**The task**
When the line with "is an immunohistochemistry" appears below, start repeating lines exactly, and keep going through the line with "brightfield microscopy of"; add nothing outside that span.

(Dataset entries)
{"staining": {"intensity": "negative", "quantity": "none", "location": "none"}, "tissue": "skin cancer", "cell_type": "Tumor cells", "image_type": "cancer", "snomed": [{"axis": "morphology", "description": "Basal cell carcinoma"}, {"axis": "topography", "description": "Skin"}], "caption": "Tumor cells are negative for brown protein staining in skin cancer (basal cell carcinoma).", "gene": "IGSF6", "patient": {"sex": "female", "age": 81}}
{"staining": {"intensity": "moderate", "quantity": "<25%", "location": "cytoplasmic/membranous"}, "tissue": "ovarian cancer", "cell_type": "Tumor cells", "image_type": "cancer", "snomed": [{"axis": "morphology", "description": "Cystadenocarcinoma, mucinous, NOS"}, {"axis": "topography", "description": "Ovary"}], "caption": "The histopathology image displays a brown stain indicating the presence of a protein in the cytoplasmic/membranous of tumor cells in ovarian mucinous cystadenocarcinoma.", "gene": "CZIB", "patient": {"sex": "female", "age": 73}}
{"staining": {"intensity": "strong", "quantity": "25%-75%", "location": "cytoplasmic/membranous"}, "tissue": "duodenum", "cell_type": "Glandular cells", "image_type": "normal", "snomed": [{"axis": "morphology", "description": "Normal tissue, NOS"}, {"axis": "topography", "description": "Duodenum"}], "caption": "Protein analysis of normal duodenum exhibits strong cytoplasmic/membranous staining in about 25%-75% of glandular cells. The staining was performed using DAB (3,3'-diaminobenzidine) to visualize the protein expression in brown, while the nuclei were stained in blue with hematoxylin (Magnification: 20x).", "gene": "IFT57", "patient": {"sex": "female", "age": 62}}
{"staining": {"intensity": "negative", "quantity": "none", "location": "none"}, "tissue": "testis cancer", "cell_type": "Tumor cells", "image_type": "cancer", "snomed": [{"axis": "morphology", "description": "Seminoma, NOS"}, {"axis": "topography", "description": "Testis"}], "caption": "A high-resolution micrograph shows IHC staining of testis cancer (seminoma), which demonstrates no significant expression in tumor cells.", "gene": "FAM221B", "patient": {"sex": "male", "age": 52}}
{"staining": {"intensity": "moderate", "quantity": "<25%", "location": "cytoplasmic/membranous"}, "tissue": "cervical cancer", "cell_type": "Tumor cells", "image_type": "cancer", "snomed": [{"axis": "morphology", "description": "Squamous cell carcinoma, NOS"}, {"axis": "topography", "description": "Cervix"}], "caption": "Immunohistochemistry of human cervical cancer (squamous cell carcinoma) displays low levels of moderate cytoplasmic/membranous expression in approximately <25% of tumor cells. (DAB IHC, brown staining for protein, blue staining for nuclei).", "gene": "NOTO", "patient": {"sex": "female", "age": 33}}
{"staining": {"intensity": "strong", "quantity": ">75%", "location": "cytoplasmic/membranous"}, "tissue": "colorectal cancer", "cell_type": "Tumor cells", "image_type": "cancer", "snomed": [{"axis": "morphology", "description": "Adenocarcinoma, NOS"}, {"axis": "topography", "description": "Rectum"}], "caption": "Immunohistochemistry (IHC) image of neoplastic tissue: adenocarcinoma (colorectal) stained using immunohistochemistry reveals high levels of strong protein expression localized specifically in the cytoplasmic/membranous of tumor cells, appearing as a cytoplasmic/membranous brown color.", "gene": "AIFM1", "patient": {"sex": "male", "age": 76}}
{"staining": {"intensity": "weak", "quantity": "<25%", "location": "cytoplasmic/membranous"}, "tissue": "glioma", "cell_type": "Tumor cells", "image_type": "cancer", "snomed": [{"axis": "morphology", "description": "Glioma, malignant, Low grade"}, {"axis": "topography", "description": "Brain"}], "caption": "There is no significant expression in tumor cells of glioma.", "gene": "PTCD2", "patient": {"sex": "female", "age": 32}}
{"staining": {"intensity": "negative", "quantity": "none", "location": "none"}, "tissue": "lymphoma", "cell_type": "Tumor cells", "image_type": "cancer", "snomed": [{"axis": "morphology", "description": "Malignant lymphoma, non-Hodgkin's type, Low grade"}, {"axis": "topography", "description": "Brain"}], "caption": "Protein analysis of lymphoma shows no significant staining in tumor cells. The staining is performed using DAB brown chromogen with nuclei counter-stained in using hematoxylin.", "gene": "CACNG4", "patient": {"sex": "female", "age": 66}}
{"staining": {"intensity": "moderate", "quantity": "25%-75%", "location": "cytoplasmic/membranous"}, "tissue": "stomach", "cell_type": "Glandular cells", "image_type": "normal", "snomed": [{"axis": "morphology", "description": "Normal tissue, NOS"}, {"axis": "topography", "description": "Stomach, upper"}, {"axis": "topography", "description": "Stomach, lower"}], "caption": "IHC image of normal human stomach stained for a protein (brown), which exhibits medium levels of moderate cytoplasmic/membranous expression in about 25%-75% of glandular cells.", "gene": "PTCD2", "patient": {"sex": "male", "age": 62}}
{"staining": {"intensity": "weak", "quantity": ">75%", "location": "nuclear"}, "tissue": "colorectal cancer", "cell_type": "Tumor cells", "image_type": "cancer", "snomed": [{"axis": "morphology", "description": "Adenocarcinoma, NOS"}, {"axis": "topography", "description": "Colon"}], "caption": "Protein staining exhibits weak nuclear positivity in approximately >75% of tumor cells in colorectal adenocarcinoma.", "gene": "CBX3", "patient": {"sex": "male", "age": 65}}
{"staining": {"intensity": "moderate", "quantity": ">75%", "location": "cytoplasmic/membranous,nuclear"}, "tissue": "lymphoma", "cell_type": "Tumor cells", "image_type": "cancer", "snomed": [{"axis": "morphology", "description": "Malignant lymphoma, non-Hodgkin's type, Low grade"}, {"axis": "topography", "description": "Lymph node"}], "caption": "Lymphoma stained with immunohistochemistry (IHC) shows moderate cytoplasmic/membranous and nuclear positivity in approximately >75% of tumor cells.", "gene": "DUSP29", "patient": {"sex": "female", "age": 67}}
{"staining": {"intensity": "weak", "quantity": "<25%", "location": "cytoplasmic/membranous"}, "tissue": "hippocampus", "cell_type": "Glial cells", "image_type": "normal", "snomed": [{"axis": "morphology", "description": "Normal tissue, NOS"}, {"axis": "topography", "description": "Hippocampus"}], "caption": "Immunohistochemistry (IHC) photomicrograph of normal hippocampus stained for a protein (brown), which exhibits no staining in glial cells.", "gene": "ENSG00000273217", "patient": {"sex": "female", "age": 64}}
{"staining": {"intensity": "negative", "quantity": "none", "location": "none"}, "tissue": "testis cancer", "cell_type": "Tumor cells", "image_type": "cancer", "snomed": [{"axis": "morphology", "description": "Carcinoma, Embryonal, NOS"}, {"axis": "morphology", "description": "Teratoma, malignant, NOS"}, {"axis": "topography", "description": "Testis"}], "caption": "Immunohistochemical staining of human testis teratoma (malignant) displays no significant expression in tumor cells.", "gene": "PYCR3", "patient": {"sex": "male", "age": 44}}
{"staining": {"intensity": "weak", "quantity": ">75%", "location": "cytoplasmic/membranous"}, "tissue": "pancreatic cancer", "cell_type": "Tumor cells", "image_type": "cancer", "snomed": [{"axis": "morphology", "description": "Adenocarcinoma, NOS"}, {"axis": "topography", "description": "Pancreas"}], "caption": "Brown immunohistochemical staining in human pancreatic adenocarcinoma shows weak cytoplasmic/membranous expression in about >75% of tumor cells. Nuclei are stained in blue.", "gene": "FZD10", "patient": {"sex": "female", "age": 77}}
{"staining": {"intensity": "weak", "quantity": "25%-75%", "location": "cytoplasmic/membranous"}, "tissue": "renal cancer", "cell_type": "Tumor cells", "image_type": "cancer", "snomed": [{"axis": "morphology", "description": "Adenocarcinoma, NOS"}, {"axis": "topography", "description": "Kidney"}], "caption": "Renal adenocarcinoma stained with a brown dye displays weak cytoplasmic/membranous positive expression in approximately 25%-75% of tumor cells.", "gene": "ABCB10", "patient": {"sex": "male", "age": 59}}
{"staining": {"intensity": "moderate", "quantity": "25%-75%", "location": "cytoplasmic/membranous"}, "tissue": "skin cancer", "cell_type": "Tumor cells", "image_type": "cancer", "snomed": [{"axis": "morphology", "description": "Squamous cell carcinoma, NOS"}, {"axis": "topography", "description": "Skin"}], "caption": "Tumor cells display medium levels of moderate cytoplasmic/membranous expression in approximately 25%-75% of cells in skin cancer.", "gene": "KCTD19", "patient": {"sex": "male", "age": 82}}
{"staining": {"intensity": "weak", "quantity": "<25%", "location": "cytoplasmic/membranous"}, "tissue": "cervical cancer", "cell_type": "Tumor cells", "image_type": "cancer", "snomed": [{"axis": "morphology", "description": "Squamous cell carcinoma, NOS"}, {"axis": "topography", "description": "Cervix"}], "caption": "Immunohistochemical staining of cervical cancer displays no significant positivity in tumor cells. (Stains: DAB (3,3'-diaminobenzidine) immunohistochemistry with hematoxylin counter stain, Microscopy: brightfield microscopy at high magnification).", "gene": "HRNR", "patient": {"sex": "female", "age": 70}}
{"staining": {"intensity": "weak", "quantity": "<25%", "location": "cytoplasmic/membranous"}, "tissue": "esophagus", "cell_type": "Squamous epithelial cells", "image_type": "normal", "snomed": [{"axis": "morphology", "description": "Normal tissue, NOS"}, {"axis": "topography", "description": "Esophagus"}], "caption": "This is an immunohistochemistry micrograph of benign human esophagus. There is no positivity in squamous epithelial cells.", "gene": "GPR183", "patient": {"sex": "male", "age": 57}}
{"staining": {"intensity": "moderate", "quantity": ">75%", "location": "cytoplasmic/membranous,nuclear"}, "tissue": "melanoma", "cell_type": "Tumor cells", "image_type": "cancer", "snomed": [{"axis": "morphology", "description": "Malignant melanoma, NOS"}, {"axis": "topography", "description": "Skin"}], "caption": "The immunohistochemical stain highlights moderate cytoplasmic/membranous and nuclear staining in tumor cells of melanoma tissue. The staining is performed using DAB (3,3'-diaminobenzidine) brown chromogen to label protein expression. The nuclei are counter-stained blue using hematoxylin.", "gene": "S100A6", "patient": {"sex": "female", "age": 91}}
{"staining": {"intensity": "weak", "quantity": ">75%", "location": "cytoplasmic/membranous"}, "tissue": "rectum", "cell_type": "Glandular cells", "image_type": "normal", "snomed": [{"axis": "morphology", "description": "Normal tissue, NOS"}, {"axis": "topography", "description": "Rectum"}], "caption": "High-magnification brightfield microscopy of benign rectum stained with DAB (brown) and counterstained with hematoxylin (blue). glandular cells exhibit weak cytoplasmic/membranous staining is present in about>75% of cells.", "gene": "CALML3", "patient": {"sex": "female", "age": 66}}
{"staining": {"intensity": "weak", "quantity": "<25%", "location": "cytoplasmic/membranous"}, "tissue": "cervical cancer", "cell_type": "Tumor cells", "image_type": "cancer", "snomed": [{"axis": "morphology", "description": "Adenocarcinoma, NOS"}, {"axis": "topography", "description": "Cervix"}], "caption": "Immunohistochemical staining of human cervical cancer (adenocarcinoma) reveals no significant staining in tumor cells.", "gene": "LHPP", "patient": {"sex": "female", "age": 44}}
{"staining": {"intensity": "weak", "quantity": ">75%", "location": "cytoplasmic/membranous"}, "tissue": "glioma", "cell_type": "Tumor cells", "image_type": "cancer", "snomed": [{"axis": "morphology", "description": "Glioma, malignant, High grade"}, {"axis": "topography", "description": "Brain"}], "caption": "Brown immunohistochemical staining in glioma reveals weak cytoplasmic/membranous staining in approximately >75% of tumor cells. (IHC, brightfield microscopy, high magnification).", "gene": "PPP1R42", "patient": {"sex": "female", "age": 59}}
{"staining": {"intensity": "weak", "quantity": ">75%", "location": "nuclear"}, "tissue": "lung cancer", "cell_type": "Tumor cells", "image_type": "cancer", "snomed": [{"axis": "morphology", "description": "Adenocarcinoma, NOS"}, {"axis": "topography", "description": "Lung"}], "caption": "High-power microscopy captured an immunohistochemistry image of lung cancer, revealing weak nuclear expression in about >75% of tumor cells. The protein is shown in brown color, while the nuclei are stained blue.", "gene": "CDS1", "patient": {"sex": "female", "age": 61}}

**Written solution**
{"staining": {"intensity": "weak", "quantity": "<25%", "location": "cytoplasmic/membranous"}, "tissue": "esophagus", "cell_type": "Squamous epithelial cells", "image_type": "normal", "snomed": [{"axis": "morphology", "description": "Normal tissue, NOS"}, {"axis": "topography", "description": "Esophagus"}], "caption": "This is an immunohistochemistry micrograph of benign human esophagus. There is no positivity in squamous epithelial cells.", "gene": "GPR183", "patient": {"sex": "male", "age": 57}}
{"staining": {"intensity": "moderate", "quantity": ">75%", "location": "cytoplasmic/membranous,nuclear"}, "tissue": "melanoma", "cell_type": "Tumor cells", "image_type": "cancer", "snomed": [{"axis": "morphology", "description": "Malignant melanoma, NOS"}, {"axis": "topography", "description": "Skin"}], "caption": "The immunohistochemical stain highlights moderate cytoplasmic/membranous and nuclear staining in tumor cells of melanoma tissue. The staining is performed using DAB (3,3'-diaminobenzidine) brown chromogen to label protein expression. The nuclei are counter-stained blue using hematoxylin.", "gene": "S100A6", "patient": {"sex": "female", "age": 91}}
{"staining": {"intensity": "weak", "quantity": ">75%", "location": "cytoplasmic/membranous"}, "tissue": "rectum", "cell_type": "Glandular cells", "image_type": "normal", "snomed": [{"axis": "morphology", "description": "Normal tissue, NOS"}, {"axis": "topography", "description": "Rectum"}], "caption": "High-magnification brightfield microscopy of benign rectum stained with DAB (brown) and counterstained with hematoxylin (blue). glandular cells exhibit weak cytoplasmic/membranous staining is present in about>75% of cells.", "gene": "CALML3", "patient": {"sex": "female", "age": 66}}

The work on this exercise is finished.